One connection listener thread which listens for incoming connection requests and passes these off to...
A connection processing thread that creates the connection/session. Having a separate thread from your connection listener thread means that you're reducing the potential for missed connection requests due to reduced resources while that thread is processing requests.
An incoming data listener thread that listens for incoming data on the current connection. All data is passed off to a queuing thread to be queued up for processing. Your listener threads should do as little as possible outside of basic listening and passing the data off for processing.

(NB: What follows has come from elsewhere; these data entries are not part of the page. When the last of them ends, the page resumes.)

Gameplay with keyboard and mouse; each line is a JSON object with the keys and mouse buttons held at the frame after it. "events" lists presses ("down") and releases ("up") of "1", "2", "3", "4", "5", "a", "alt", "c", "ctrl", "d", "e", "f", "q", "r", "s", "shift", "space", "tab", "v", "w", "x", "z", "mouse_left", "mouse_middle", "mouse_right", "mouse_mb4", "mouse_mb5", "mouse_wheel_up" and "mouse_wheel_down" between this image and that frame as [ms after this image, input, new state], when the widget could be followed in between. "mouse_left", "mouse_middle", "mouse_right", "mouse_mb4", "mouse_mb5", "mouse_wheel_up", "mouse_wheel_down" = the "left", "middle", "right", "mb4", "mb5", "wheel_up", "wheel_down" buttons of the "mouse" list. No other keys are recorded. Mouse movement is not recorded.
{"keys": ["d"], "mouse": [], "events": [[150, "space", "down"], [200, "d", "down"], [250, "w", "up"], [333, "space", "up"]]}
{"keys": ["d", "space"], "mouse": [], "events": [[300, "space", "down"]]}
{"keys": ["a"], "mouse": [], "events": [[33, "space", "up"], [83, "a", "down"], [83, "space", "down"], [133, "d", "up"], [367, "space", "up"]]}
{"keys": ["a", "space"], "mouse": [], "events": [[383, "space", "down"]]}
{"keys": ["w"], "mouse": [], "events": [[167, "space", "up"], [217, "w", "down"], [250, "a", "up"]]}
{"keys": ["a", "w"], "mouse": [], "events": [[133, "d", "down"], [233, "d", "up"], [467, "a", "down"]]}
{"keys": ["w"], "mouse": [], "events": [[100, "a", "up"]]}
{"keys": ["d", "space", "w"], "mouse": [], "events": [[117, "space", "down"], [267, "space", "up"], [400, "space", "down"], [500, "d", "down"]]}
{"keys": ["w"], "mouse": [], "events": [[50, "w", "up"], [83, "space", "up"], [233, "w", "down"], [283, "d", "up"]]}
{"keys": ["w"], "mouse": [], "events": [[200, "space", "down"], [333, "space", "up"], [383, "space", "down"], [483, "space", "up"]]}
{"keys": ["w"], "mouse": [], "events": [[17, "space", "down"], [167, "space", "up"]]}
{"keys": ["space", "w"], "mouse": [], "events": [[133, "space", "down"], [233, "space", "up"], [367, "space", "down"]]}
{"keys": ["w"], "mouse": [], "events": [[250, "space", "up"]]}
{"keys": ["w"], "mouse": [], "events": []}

A queuing thread that queues up the data in the right order so everything can be processed correctly, this thread raises the semaphore to the processing queue to let it know there's data to be processed. Having this thread separate from the incoming data listener means that you're less likely to miss incoming data.
Some session object which is passed between methods so that each user's session is self contained throughout the threading model.
This keeps threads down to as simple but as robust a model as I've figured out. I would love to find a simpler model than this, but I've found that if I try and reduce the threading model any further, that I start missing data on the network stream or miss connection requests.
It also assists with TDD (Test Driven Development) such that each thread is processing a single task and is much easier to code tests for. Having hundreds of threads can quickly become a resource allocation nightmare, while having a single thread becomes a maintenance nightmare.
It's far simpler to keep one thread per logical task the same way you would have one method per task in a TDD environment and you can logically separate what each should be doing. It's easier to spot potential problems and far easier to fix them.
What's your platform? If Windows then I'd suggest looking at async operations and thread pools (or I/O Completion Ports directly if you're working at the Win32 API level in C/C++).
The idea is that you have a small number of threads that deal with your I/O and this makes your system capable of scaling to large numbers of concurrent connections because there's no relationship between the number of connections and the number of threads used by the process that is serving them. As expected, .Net insulates you from the details and Win32 doesn't.
The challenge of using async I/O and this style of server is that the processing of client requests becomes a state machine on the server and the data arriving triggers changes of state. Sometimes this takes some getting used to but once you do it's really rather marvellous;)
I've got some free code that demonstrates various server designs in C++ using IOCP here.
If you're using unix or need to be cross platform and you're in C++ then you might want to look at boost ASIO which provides async I/O functionality.
I think the question you should be asking is not if 200 as a general thread number is good or bad, but rather how many of those threads are going to be active.
If only several of them are active at any given moment, while all the others are sleeping or waiting or whatnot, then you're fine. Sleeping threads, in this context, cost you nothing.
However if all of those 200 threads are active, you're going to have your CPU wasting so much time doing thread context switches between all those ~200 threads.